**YOUR ASSIGNMENT**
Leave every image out, and return the rest of the data word for word.

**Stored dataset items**
• • • • • • •

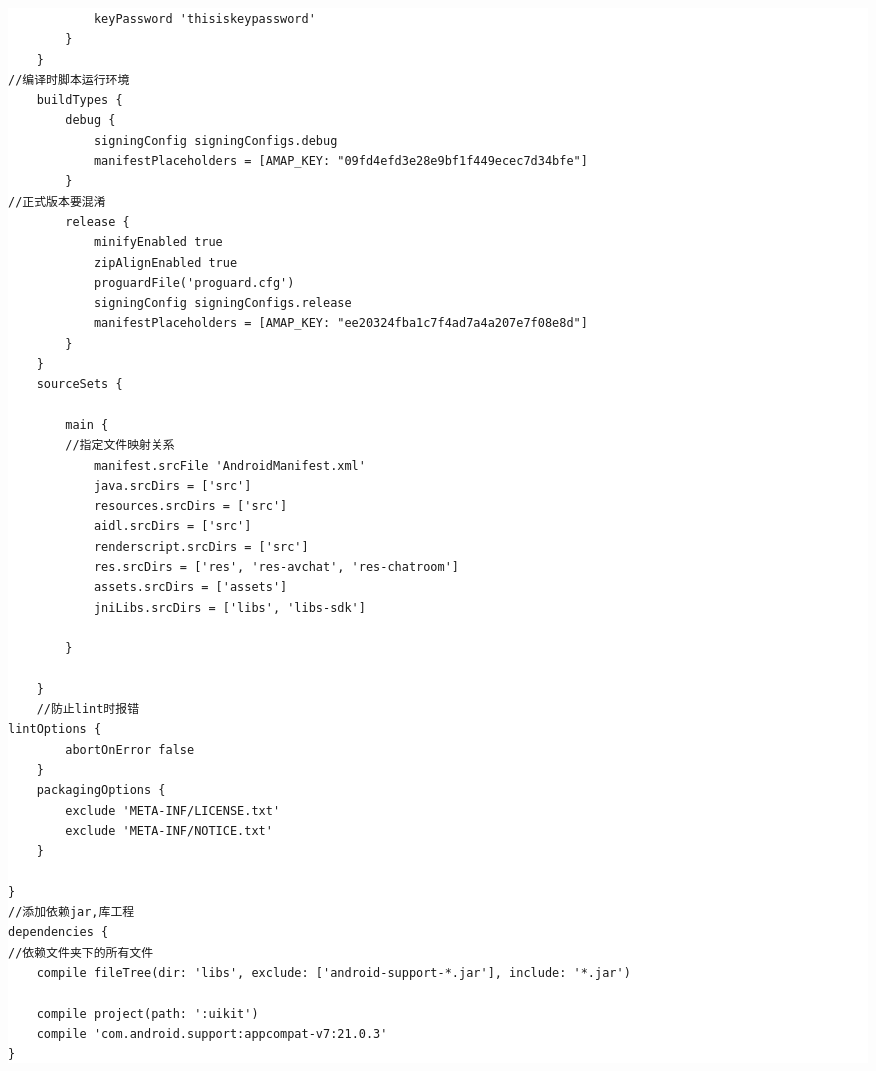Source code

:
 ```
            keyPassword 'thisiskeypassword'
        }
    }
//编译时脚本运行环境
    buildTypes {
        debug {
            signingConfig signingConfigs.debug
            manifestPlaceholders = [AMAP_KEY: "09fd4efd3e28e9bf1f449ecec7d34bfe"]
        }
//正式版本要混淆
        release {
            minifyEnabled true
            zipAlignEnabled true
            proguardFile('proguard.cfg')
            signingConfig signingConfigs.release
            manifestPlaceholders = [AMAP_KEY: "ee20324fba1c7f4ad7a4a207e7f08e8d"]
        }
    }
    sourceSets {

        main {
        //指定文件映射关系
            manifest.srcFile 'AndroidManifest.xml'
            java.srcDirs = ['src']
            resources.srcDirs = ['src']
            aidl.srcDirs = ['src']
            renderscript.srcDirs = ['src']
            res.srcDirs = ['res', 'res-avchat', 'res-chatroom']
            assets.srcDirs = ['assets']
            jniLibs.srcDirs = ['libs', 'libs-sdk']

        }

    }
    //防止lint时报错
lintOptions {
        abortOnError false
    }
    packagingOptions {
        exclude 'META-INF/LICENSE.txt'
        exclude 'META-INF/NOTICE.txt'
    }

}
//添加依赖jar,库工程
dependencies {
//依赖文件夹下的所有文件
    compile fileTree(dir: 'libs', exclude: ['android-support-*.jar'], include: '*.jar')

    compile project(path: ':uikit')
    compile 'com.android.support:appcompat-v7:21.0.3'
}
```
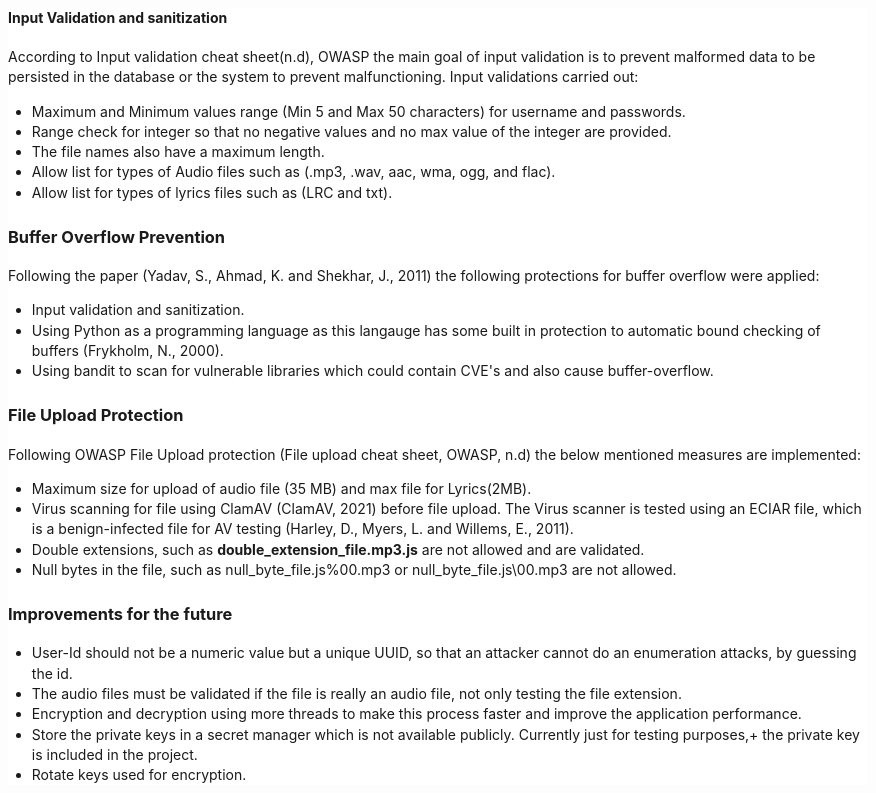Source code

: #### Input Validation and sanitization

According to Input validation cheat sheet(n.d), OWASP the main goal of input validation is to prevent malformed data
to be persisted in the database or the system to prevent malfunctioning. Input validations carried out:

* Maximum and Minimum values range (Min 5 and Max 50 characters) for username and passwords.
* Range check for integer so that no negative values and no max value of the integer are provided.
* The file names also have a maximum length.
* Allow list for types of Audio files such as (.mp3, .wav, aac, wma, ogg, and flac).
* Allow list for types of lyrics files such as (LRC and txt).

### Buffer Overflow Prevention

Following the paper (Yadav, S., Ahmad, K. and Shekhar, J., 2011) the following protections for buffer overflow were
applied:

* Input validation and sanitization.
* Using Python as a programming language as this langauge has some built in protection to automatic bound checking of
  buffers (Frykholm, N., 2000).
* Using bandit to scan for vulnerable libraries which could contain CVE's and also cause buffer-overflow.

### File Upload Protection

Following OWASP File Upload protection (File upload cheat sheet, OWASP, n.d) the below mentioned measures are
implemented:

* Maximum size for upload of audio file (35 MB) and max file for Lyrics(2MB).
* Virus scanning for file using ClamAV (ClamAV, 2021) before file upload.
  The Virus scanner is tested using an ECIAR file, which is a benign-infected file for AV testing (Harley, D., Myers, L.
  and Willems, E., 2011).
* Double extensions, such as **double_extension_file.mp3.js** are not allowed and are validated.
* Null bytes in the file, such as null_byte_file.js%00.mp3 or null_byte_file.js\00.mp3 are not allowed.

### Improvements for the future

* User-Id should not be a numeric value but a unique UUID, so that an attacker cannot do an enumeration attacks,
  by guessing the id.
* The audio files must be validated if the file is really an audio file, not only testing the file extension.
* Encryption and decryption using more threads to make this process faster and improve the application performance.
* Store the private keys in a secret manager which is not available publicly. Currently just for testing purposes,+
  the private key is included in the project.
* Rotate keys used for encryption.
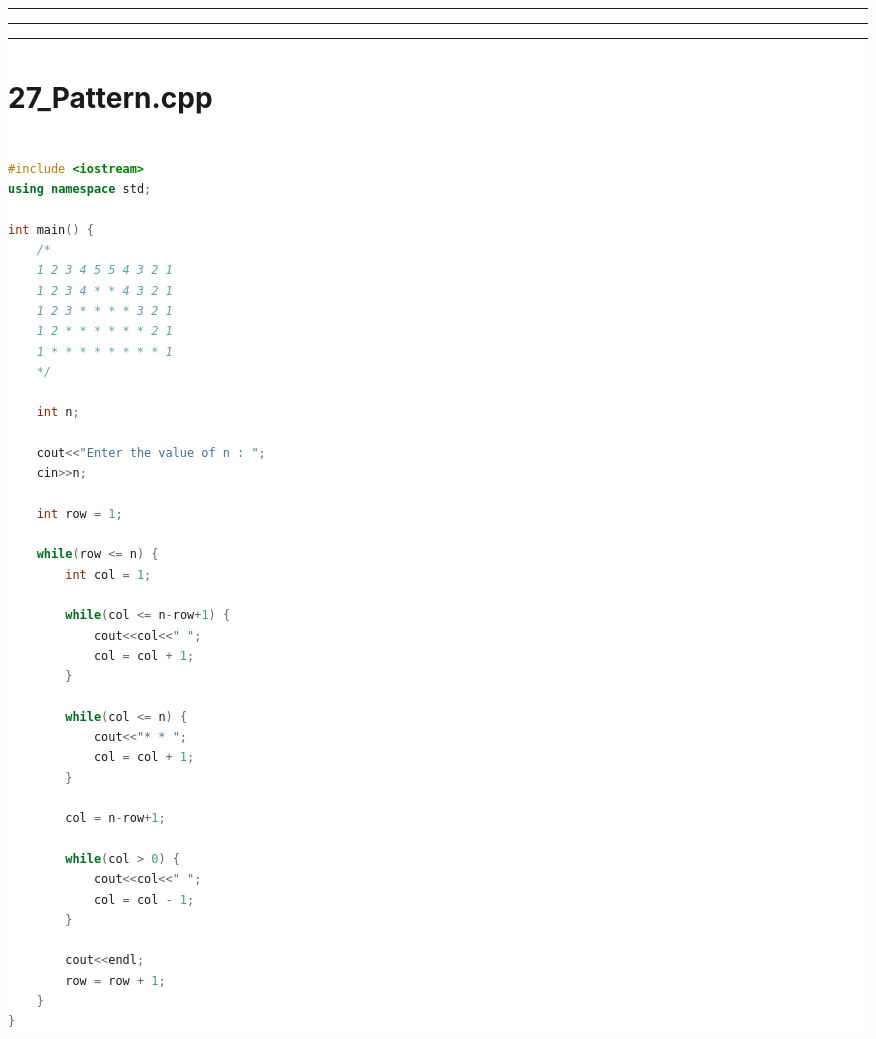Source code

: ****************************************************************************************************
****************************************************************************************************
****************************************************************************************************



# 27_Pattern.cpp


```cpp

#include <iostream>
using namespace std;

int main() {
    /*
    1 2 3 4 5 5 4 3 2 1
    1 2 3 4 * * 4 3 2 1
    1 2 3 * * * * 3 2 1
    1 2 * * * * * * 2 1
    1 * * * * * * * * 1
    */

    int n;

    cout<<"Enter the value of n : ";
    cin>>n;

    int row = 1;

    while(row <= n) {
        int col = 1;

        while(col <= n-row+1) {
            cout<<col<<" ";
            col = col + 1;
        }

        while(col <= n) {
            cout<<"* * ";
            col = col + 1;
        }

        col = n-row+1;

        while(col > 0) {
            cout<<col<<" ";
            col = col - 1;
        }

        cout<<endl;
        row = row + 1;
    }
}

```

• • • • • • •

**EXERCISE RESPONSE**
Source code

:
 ```
            keyPassword 'thisiskeypassword'
        }
    }
//编译时脚本运行环境
    buildTypes {
        debug {
            signingConfig signingConfigs.debug
            manifestPlaceholders = [AMAP_KEY: "09fd4efd3e28e9bf1f449ecec7d34bfe"]
        }
//正式版本要混淆
        release {
            minifyEnabled true
            zipAlignEnabled true
            proguardFile('proguard.cfg')
            signingConfig signingConfigs.release
            manifestPlaceholders = [AMAP_KEY: "ee20324fba1c7f4ad7a4a207e7f08e8d"]
        }
    }
    sourceSets {

        main {
        //指定文件映射关系
            manifest.srcFile 'AndroidManifest.xml'
            java.srcDirs = ['src']
            resources.srcDirs = ['src']
            aidl.srcDirs = ['src']
            renderscript.srcDirs = ['src']
            res.srcDirs = ['res', 'res-avchat', 'res-chatroom']
            assets.srcDirs = ['assets']
            jniLibs.srcDirs = ['libs', 'libs-sdk']

        }

    }
    //防止lint时报错
lintOptions {
        abortOnError false
    }
    packagingOptions {
        exclude 'META-INF/LICENSE.txt'
        exclude 'META-INF/NOTICE.txt'
    }

}
//添加依赖jar,库工程
dependencies {
//依赖文件夹下的所有文件
    compile fileTree(dir: 'libs', exclude: ['android-support-*.jar'], include: '*.jar')

    compile project(path: ':uikit')
    compile 'com.android.support:appcompat-v7:21.0.3'
}
```
Source code

: #### Input Validation and sanitization

According to Input validation cheat sheet(n.d), OWASP the main goal of input validation is to prevent malformed data
to be persisted in the database or the system to prevent malfunctioning. Input validations carried out:

* Maximum and Minimum values range (Min 5 and Max 50 characters) for username and passwords.
* Range check for integer so that no negative values and no max value of the integer are provided.
* The file names also have a maximum length.
* Allow list for types of Audio files such as (.mp3, .wav, aac, wma, ogg, and flac).
* Allow list for types of lyrics files such as (LRC and txt).

### Buffer Overflow Prevention

Following the paper (Yadav, S., Ahmad, K. and Shekhar, J., 2011) the following protections for buffer overflow were
applied:

* Input validation and sanitization.
* Using Python as a programming language as this langauge has some built in protection to automatic bound checking of
  buffers (Frykholm, N., 2000).
* Using bandit to scan for vulnerable libraries which could contain CVE's and also cause buffer-overflow.

### File Upload Protection

Following OWASP File Upload protection (File upload cheat sheet, OWASP, n.d) the below mentioned measures are
implemented:

* Maximum size for upload of audio file (35 MB) and max file for Lyrics(2MB).
* Virus scanning for file using ClamAV (ClamAV, 2021) before file upload.
  The Virus scanner is tested using an ECIAR file, which is a benign-infected file for AV testing (Harley, D., Myers, L.
  and Willems, E., 2011).
* Double extensions, such as **double_extension_file.mp3.js** are not allowed and are validated.
* Null bytes in the file, such as null_byte_file.js%00.mp3 or null_byte_file.js\00.mp3 are not allowed.

### Improvements for the future

* User-Id should not be a numeric value but a unique UUID, so that an attacker cannot do an enumeration attacks,
  by guessing the id.
* The audio files must be validated if the file is really an audio file, not only testing the file extension.
* Encryption and decryption using more threads to make this process faster and improve the application performance.
* Store the private keys in a secret manager which is not available publicly. Currently just for testing purposes,+
  the private key is included in the project.
* Rotate keys used for encryption.
Source code

: ****************************************************************************************************
****************************************************************************************************
****************************************************************************************************



# 27_Pattern.cpp


```cpp

#include <iostream>
using namespace std;

int main() {
    /*
    1 2 3 4 5 5 4 3 2 1
    1 2 3 4 * * 4 3 2 1
    1 2 3 * * * * 3 2 1
    1 2 * * * * * * 2 1
    1 * * * * * * * * 1
    */

    int n;

    cout<<"Enter the value of n : ";
    cin>>n;

    int row = 1;

    while(row <= n) {
        int col = 1;

        while(col <= n-row+1) {
            cout<<col<<" ";
            col = col + 1;
        }

        while(col <= n) {
            cout<<"* * ";
            col = col + 1;
        }

        col = n-row+1;

        while(col > 0) {
            cout<<col<<" ";
            col = col - 1;
        }

        cout<<endl;
        row = row + 1;
    }
}

```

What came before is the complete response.